Психические патологии всегда на грани одержимости духами злобы – они мистичны по своему содержанию. Читатель уже имел возможность познакомиться с мистицизмом Скрябина. На его примере легко проиллюстрировать мистическое содержание тяготений к прошлому и будущему.
В бытийной точке (в настоящем), в которой одновременно сходятся и прошлое, и будущее, все время происходит жатва того, что было посеяно в прошлом и посев того, что вырастет в будущем. Пребывание в этой точке очень ответственно, здесь необходимо дать ответ за прошлое (оценить его, раскаяться в ошибках) и взять ответственность за выбор будущего. Адепты полярных духов бегут от этой напряженной ответственности: одни из ложного бесстрашия (чего страшиться, ведь Бога нет) и своеволия (отвечать не перед кем, Бога нет); другие из страха (любви в них нет, а только она побеждает страх) и лжепослушания (этим можно, по их мнению, избежать ответственности). «Наступила вечность и бесконечность, – пишет он, – бесконечное прошлое, за ним следующее, и бесконечное будущее, ему предшествующее. Единственное данное есть настоящий момент, которого нет. Отдаленнейшее прошлое, ты существуешь только в будущем» [312].

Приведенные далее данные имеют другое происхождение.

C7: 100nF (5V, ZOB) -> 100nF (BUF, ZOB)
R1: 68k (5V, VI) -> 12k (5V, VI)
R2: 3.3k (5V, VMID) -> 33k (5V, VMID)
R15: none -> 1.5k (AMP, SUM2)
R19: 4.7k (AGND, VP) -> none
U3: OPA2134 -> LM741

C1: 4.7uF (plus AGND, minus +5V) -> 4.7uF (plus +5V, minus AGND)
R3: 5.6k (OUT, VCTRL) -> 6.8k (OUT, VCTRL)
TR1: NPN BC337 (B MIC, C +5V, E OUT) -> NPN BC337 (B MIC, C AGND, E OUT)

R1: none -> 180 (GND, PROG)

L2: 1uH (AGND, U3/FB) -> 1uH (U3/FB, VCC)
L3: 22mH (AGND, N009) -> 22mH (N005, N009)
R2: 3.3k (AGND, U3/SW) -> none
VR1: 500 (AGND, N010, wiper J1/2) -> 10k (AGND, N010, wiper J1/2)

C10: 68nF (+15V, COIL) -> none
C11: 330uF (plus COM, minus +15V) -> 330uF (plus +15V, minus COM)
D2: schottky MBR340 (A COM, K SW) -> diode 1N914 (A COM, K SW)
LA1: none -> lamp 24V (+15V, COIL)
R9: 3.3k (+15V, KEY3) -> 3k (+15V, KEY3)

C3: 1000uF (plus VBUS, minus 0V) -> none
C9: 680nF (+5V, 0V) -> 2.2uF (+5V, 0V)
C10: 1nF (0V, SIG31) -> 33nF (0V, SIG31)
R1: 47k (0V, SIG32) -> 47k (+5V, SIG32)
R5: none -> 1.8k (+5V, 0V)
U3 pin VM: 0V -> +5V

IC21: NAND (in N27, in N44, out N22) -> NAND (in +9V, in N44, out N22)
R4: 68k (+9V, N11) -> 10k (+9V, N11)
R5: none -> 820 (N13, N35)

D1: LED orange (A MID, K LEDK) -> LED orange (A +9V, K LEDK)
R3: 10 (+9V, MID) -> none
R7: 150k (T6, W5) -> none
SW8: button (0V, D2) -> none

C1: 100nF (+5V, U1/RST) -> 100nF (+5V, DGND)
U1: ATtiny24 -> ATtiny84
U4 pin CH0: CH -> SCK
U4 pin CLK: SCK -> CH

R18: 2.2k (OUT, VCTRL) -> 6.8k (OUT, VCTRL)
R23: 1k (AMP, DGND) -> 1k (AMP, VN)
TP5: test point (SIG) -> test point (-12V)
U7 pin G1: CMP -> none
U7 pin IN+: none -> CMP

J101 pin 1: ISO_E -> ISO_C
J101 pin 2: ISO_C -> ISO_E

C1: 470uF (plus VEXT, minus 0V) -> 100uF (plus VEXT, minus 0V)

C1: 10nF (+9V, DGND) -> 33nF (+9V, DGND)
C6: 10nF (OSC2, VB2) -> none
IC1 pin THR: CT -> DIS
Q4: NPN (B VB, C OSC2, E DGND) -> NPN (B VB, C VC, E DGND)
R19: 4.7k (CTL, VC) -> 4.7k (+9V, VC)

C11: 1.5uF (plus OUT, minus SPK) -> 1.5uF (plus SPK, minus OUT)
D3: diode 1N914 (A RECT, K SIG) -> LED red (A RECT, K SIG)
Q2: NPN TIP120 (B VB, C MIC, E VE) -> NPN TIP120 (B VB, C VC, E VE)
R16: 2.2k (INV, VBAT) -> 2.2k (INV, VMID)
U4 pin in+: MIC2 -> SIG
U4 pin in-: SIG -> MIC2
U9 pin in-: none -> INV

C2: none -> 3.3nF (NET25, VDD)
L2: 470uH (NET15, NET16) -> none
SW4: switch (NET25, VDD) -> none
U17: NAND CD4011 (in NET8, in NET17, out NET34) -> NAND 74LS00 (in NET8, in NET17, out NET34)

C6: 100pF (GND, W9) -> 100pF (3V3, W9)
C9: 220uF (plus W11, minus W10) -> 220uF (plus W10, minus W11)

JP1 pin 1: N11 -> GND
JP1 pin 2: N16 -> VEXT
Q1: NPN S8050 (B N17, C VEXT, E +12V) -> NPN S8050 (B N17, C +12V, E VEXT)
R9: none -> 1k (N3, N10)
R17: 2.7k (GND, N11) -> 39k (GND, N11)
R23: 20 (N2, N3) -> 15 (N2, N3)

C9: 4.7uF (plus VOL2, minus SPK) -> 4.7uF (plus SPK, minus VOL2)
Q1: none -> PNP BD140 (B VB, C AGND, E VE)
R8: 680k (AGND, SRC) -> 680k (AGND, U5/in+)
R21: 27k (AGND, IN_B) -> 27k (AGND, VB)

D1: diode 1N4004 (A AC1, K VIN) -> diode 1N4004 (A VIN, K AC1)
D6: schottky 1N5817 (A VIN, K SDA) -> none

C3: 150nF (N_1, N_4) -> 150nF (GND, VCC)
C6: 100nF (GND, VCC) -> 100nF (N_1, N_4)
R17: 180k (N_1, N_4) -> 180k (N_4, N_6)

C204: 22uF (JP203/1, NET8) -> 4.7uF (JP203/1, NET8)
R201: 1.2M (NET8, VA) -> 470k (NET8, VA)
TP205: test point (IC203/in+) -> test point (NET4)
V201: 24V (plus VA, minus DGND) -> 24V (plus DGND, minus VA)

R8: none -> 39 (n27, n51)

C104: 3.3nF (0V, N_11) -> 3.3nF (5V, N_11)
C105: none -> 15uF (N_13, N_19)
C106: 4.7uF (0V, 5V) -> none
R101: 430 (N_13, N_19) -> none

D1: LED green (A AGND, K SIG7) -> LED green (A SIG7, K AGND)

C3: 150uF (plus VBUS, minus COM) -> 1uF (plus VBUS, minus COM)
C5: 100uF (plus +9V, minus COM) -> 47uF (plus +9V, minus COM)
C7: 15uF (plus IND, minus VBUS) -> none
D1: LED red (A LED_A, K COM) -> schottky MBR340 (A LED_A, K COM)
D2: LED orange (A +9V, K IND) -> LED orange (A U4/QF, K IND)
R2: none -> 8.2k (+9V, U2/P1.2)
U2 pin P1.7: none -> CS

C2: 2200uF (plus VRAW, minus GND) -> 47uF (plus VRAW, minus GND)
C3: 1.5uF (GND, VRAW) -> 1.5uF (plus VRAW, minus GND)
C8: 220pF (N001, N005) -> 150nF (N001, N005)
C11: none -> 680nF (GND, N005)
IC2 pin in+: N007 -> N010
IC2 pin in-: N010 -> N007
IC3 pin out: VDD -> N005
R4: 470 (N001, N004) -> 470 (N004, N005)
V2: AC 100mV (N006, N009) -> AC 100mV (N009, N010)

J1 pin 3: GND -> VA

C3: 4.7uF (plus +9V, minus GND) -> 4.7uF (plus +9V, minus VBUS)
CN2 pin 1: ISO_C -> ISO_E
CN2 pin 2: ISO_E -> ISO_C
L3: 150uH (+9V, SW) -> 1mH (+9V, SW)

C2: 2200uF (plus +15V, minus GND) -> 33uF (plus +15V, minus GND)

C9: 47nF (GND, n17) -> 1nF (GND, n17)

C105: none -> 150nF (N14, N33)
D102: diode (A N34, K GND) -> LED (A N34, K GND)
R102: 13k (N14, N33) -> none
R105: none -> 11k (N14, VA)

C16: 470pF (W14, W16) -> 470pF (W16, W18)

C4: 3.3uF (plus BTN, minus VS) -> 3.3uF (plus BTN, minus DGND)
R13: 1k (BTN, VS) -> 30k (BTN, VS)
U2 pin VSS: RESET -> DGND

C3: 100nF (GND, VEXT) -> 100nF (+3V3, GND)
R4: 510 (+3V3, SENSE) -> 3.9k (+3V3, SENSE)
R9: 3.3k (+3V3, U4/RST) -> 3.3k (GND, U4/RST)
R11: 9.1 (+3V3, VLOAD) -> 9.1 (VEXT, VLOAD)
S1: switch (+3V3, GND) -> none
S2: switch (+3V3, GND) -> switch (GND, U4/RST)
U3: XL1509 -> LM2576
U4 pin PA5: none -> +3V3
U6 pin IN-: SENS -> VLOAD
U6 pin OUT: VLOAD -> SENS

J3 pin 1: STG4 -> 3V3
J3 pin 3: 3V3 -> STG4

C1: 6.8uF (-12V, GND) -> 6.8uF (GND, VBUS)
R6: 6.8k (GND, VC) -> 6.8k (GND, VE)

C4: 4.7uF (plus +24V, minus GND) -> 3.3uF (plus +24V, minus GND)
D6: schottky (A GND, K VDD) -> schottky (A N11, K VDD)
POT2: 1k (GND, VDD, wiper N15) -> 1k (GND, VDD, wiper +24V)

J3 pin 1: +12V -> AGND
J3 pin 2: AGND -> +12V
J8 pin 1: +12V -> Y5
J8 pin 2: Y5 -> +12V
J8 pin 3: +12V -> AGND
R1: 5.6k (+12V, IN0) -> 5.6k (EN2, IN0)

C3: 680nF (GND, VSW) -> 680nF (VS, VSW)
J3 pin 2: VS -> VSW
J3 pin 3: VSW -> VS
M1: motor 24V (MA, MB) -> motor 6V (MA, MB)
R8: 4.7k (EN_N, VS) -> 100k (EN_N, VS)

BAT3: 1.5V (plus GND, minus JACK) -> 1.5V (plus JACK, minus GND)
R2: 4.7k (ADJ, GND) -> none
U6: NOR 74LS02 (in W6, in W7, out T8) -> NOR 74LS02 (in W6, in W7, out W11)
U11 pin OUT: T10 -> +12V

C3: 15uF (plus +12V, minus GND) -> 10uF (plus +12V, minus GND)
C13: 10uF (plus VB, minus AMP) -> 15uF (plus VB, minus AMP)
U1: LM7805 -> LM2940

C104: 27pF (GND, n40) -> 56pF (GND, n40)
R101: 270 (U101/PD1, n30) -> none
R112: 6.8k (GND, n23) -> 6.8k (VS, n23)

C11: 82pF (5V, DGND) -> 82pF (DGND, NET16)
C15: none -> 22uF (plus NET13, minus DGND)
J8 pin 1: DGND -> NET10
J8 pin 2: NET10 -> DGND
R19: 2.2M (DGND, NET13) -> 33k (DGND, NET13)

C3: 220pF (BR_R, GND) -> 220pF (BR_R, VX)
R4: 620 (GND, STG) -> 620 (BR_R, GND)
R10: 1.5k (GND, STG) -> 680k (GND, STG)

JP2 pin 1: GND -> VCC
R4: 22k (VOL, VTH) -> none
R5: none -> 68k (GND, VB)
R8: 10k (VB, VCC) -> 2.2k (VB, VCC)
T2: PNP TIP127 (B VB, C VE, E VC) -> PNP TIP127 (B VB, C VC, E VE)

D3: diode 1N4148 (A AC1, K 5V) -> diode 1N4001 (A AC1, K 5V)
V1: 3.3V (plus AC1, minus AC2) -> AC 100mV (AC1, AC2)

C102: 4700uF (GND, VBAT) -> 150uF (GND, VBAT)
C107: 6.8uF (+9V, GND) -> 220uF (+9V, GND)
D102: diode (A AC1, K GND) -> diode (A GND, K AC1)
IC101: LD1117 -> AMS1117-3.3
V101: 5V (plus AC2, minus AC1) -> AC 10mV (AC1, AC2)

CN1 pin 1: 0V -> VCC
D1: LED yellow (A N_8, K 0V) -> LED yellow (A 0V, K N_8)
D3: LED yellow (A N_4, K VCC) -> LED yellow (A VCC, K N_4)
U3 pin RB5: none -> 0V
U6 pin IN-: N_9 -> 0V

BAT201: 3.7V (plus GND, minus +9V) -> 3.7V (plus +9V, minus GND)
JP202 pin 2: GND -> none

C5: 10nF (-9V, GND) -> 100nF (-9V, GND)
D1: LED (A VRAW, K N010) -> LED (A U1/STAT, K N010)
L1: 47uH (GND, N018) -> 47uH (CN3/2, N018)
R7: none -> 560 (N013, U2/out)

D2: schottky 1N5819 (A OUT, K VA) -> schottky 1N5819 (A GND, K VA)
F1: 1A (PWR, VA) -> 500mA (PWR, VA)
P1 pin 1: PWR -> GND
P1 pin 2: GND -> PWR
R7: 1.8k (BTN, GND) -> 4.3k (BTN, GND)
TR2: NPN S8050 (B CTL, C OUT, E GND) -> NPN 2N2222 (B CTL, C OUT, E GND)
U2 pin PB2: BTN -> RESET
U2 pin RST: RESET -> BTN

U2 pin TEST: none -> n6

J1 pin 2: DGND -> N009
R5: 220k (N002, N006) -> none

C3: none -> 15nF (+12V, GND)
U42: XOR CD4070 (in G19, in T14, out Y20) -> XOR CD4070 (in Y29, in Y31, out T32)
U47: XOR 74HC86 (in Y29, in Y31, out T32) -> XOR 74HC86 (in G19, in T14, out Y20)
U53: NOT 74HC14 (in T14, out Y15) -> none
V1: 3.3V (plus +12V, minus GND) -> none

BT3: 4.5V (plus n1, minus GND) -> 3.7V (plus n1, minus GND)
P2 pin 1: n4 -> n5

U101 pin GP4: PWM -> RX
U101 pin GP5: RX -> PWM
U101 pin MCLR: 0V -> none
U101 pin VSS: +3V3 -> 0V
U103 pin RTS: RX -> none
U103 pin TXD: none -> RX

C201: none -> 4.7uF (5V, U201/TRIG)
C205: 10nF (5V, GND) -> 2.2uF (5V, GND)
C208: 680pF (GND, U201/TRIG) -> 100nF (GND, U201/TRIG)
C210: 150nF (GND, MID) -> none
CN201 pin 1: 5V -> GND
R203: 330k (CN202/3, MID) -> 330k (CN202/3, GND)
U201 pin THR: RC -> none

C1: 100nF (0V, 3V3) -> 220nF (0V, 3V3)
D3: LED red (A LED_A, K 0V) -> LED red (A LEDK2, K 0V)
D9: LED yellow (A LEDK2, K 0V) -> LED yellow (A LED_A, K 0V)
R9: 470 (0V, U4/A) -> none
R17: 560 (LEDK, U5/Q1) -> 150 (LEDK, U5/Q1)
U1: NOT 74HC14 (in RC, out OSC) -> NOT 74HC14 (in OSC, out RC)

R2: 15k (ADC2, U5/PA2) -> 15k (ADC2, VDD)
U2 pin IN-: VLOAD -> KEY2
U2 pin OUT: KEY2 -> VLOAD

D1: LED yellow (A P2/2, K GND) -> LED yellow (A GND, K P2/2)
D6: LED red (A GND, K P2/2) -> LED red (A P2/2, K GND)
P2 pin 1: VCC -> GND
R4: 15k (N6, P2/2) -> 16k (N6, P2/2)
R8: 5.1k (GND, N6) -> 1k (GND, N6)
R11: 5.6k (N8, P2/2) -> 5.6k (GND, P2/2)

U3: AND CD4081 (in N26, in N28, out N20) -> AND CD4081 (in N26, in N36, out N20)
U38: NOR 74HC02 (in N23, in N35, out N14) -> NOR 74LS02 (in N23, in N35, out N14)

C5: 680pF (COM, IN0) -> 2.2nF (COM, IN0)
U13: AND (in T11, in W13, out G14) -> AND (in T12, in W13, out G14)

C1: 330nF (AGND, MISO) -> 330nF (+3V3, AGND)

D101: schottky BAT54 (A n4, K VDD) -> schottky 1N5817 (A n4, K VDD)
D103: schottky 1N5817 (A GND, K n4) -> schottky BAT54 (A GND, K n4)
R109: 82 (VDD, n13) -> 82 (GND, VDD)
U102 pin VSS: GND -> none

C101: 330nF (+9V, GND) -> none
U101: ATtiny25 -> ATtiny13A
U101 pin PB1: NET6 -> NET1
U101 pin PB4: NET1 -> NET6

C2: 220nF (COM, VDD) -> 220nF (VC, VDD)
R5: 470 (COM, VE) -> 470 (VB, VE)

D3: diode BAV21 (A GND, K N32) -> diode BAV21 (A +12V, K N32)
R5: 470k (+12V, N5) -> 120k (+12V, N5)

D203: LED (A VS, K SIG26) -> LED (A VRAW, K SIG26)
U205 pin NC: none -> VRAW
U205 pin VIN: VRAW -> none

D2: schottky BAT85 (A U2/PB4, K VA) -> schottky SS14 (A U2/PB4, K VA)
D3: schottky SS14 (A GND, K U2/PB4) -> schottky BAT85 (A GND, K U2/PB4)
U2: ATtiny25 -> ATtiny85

Ответственность приходит из духовного понимания происходящего, а духовное понимание во время молитвенного созерцания. Но для того, чтобы заниматься созерцанием надо как бы выйти из мира, остраниться от него, ибо пока человек един с миром – у него не может быть и понимания мира, так как понять его можно только со стороны. Монахи-созерцатели, которые отреклись от мира, как раз и имеют такую возможность знать о мире больше, чем знает он сам о себе, поэтому без таких созерцателей мир обречен блуждать в своих путях. Как, собственно, и каждый человек, – без созерцания, без выпадения из мира, не способен даже в этом мире сделать что-то духовно значимое и материально долговечное.